[[ Record set, beginning ]]

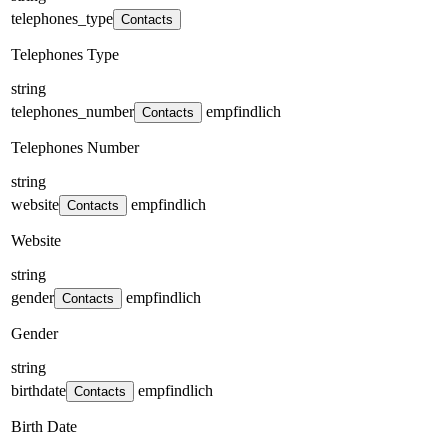
telephones_type
Contacts
Telephones Type
string
telephones_number
empfindlich
Contacts
Telephones Number
string
website
empfindlich
Contacts
Website
string
gender
empfindlich
Contacts
Gender
string
birthdate
empfindlich
Contacts
Birth Date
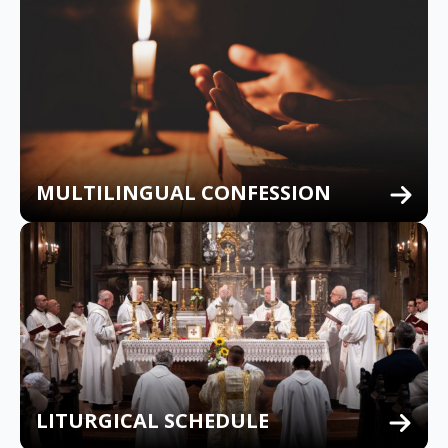
MULTILINGUAL CONFESSION
LITURGICAL SCHEDULE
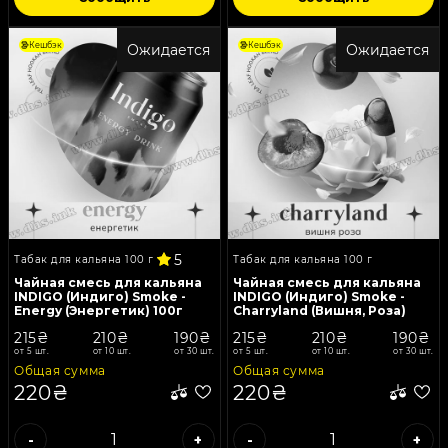
Кешбэк
Кешбэк
Ожидается
Ожидается
5
Табак для кальяна 100 г
Табак для кальяна 100 г
Чайная смесь для кальяна
Чайная смесь для кальяна
INDIGO (Индиго) Smoke -
INDIGO (Индиго) Smoke -
Energy (Энергетик) 100г
Charryland (Вишня, Роза)
100г
215₴
210₴
190₴
215₴
210₴
190₴
от 5 шт.
от 10 шт.
от 30 шт.
от 5 шт.
от 10 шт.
от 30 шт.
Общая сумма
Общая сумма
220₴
220₴
-
+
-
+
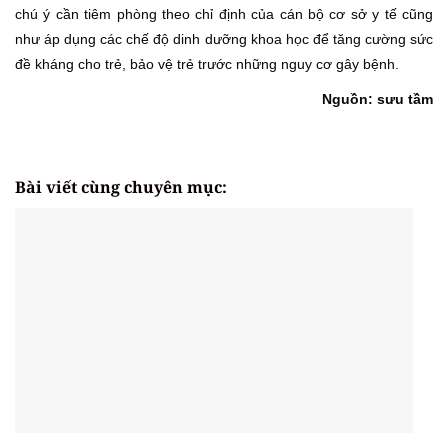
chú ý cần tiêm phòng theo chỉ định của cán bộ cơ sở y tế cũng
như áp dụng các chế độ dinh dưỡng khoa học để tăng cường sức
đề kháng cho trẻ, bảo vệ trẻ trước những nguy cơ gây bệnh.
Nguồn: sưu tầm
Bài viết cùng chuyên mục:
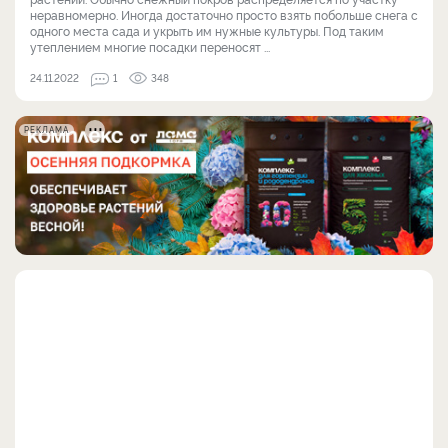
неравномерно. Иногда достаточно просто взять побольше снега с
одного места сада и укрыть им нужные культуры. Под таким
утеплением многие посадки переносят ...
24.11.2022
1
348
РЕКЛАМА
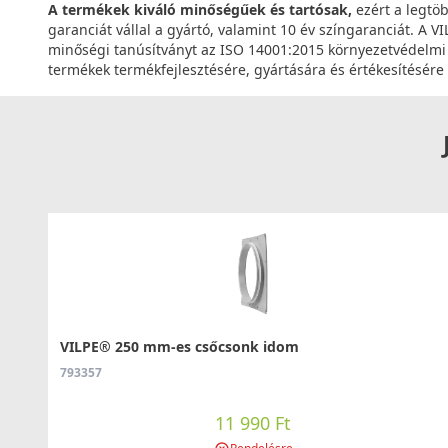
A termékek kiváló minőségűek és tartósak,
ezért a legtöb
garanciát vállal a gyártó, valamint 10 év színgaranciát. A 
minőségi tanúsítványt az ISO 14001:2015 környezetvédelmi t
termékek termékfejlesztésére, gyártására és értékesítésére
VILPE® 250 mm-es csőcsonk idom
793357
11 990 Ft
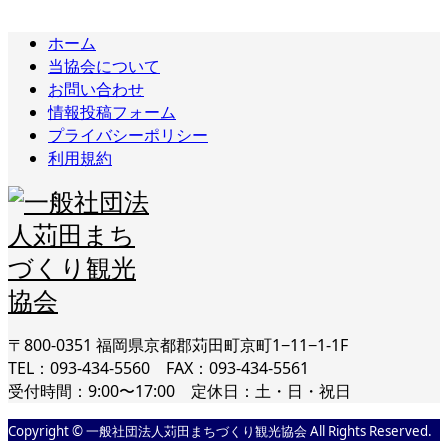
ホーム
当協会について
お問い合わせ
情報投稿フォーム
プライバシーポリシー
利用規約
〒800-0351 福岡県京都郡苅田町京町1−11−1-1F
TEL：093-434-5560 FAX：093-434-5561
受付時間：9:00〜17:00 定休日：土・日・祝日
Copyright © 一般社団法人苅田まちづくり観光協会 All Rights Reserved.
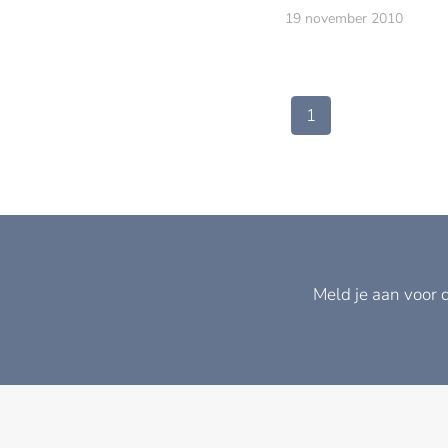
19 november 2010
1
Meld je aan voor 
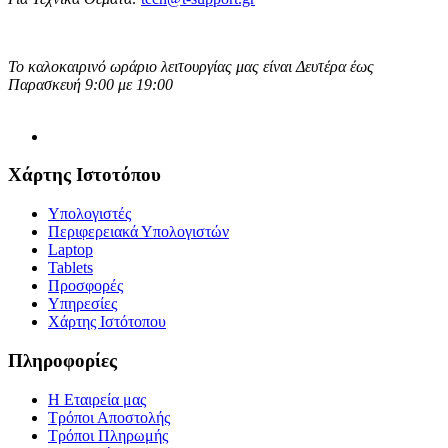
Το καλοκαιρινό ωράριο λειτουργίας μας είναι Δευτέρα έως
Παρασκευή 9:00 με 19:00
Χάρτης Ιστοτόπου
Υπολογιστές
Περιφερειακά Υπολογιστών
Laptop
Tablets
Προσφορές
Υπηρεσίες
Χάρτης Ιστότοπου
Πληροφορίες
Η Εταιρεία μας
Τρόποι Αποστολής
Τρόποι Πληρωμής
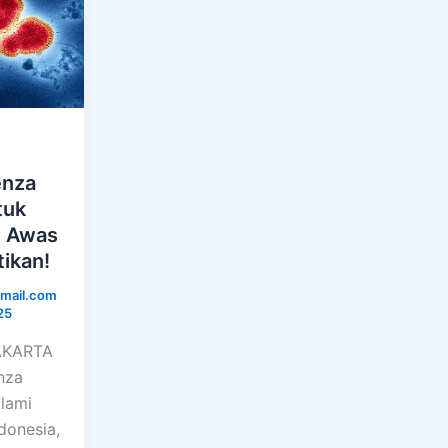
enza
tuk
, Awas
ikan!
mail.com
25
JAKARTA
enza
lami
donesia,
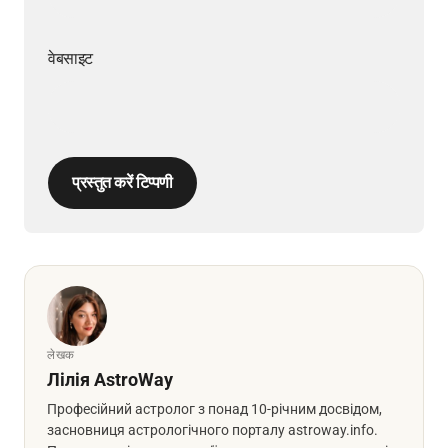
वेबसाइट
प्रस्तुत करें टिप्पणी
लेखक
Лілія AstroWay
Професійний астролог з понад 10-річним досвідом,
засновниця астрологічного порталу astroway.info.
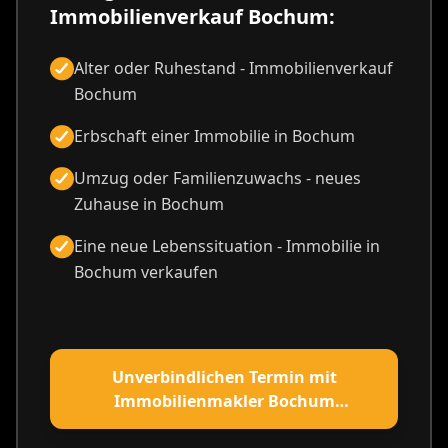
Immobilienverkauf Bochum:
Alter oder Ruhestand - Immobilienverkauf
Bochum
Erbschaft einer Immobilie in Bochum
Umzug oder Familienzuwachs - neues
Zuhause in Bochum
Eine neue Lebenssituation - Immobilie in
Bochum verkaufen
Unverbindlichen Termin mit
Immobilienmakler Bochum
vereinbaren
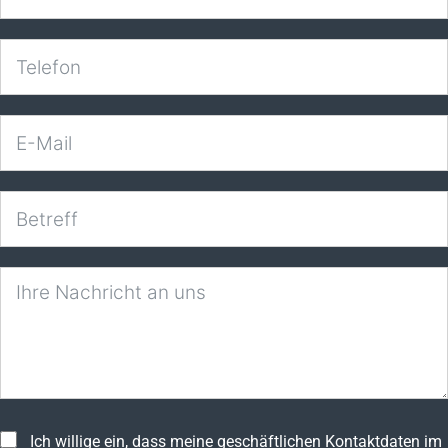
Ich willige ein, dass meine geschäftlichen Kontaktdaten im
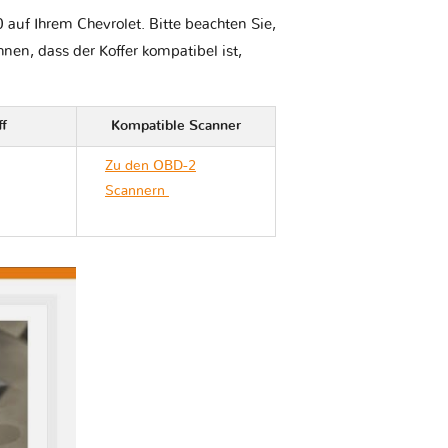
auf Ihrem Chevrolet. Bitte beachten Sie,
Ihnen, dass der Koffer kompatibel ist,
ff
Kompatible Scanner
Zu den OBD-2
Scannern
Chevrolet
MONTANA II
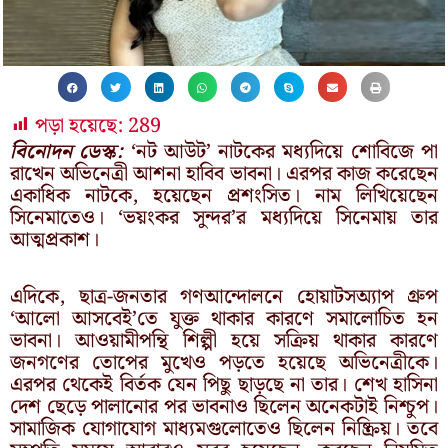
পড়া হয়েছে:
289
বিনোদন ডেস্ক:
‘নট আউট’ নাটকের মধ্যদিয়ে শোবিজে পা
রাখেন অভিনেত্রী আশনা হাবিব ভাবনা। এরপর কাজ করেছেন
একাধিক নাটকে, হয়েছেন প্রশংসিত। নাম লিখিয়েছেন
সিনেমাতেও। ‘ভয়ংকর সুন্দর’র মধ্যদিয়ে সিনেমায় তার
আত্মপ্রকাশ।
এদিকে, ছাত্র-জনতার গণআন্দোলনে হোয়াটসঅ্যাপ গ্রুপ
‘আলো আসবেই’তে যুক্ত থাকার কারণে সমালোচিত হন
ভাবনা। আওয়ামীপন্থি শিল্পী হয়ে সক্রিয় থাকার কারণে
জনগণের তোপের মুখেও পড়তে হয়েছে অভিনেত্রীকে।
এরপর থেকেই বির্তক যেন পিছু ছাড়ছে না তার। শেখ হাসিনা
দেশ ছেড়ে পালানোর পর ভাবনাও ছিলেন অনেকটাই নিশ্চুপ।
সামাজিক যোগাযোগ মাধ্যমগুলোতেও ছিলেন নিষ্ক্রিয়। তবে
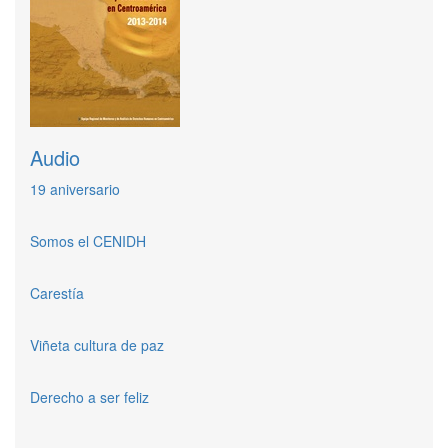
Audio
19 aniversario
Somos el CENIDH
Carestía
Viñeta cultura de paz
Derecho a ser feliz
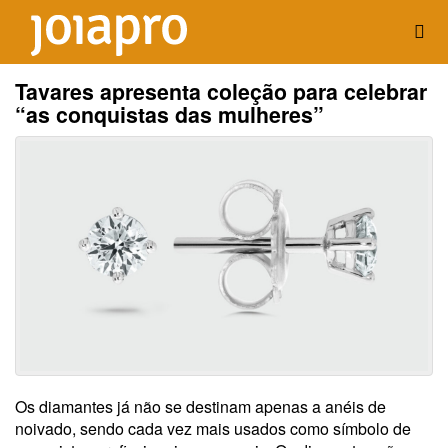
Tavares apresenta coleção para celebrar
“as conquistas das mulheres”
Os diamantes já não se destinam apenas a anéis de
noivado, sendo cada vez mais usados como símbolo de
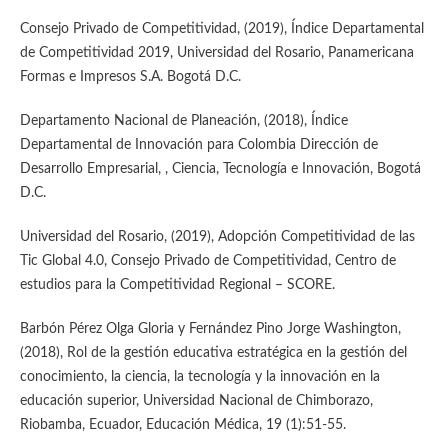
Consejo Privado de Competitividad, (2019), Índice Departamental
de Competitividad 2019, Universidad del Rosario, Panamericana
Formas e Impresos S.A. Bogotá D.C.
Departamento Nacional de Planeación, (2018), Índice
Departamental de Innovación para Colombia Dirección de
Desarrollo Empresarial, , Ciencia, Tecnología e Innovación, Bogotá
D.C.
Universidad del Rosario, (2019), Adopción Competitividad de las
Tic Global 4.0, Consejo Privado de Competitividad, Centro de
estudios para la Competitividad Regional – SCORE.
Barbón Pérez Olga Gloria y Fernández Pino Jorge Washington,
(2018), Rol de la gestión educativa estratégica en la gestión del
conocimiento, la ciencia, la tecnología y la innovación en la
educación superior, Universidad Nacional de Chimborazo,
Riobamba, Ecuador, Educación Médica, 19 (1):51-55.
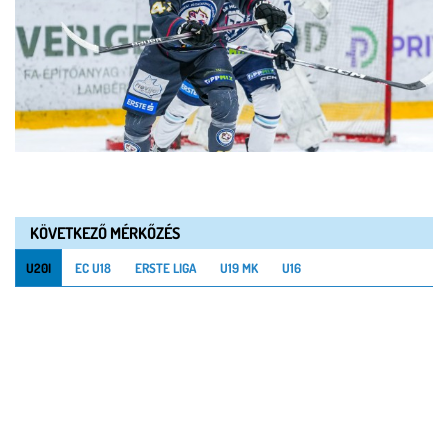
KÖVETKEZŐ MÉRKŐZÉS
U20I
EC U18
ERSTE LIGA
U19 MK
U16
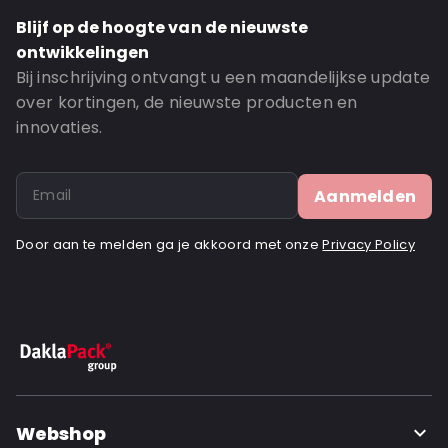
Blijf op de hoogte van de nieuwste
ontwikkelingen
Bij inschrijving ontvangt u een maandelijkse update
over kortingen, de nieuwste producten en
innovaties.
Aanmelden
Door aan te melden ga je akkoord met onze
Privacy Policy
Webshop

[[ Record set, end ]]

### Task statement
Your reply should hold nothing but the lines above, from the one containing "A termékek kiváló" to the one containing "Το καλοκαιρινό ωράριο", reproduced exactly minus the pictures.

### Answer to this task
A termékek kiváló minőségűek és tartósak,
ezért a legtöb
garanciát vállal a gyártó, valamint 10 év színgaranciát. A 
minőségi tanúsítványt az ISO 14001:2015 környezetvédelmi t
termékek termékfejlesztésére, gyártására és értékesítésére
VILPE® 250 mm-es csőcsonk idom
793357
11 990 Ft
ホーム
当協会について
お問い合わせ
情報投稿フォーム
プライバシーポリシー
利用規約
〒800-0351 福岡県京都郡苅田町京町1−11−1-1F
TEL：093-434-5560 FAX：093-434-5561
受付時間：9:00〜17:00 定休日：土・日・祝日
Copyright © 一般社団法人苅田まちづくり観光協会 All Rights Reserved.
19 november 2010
1
Meld je aan voor 
Το καλοκαιρινό ωράριο λειτουργίας μας είναι Δευτέρα έως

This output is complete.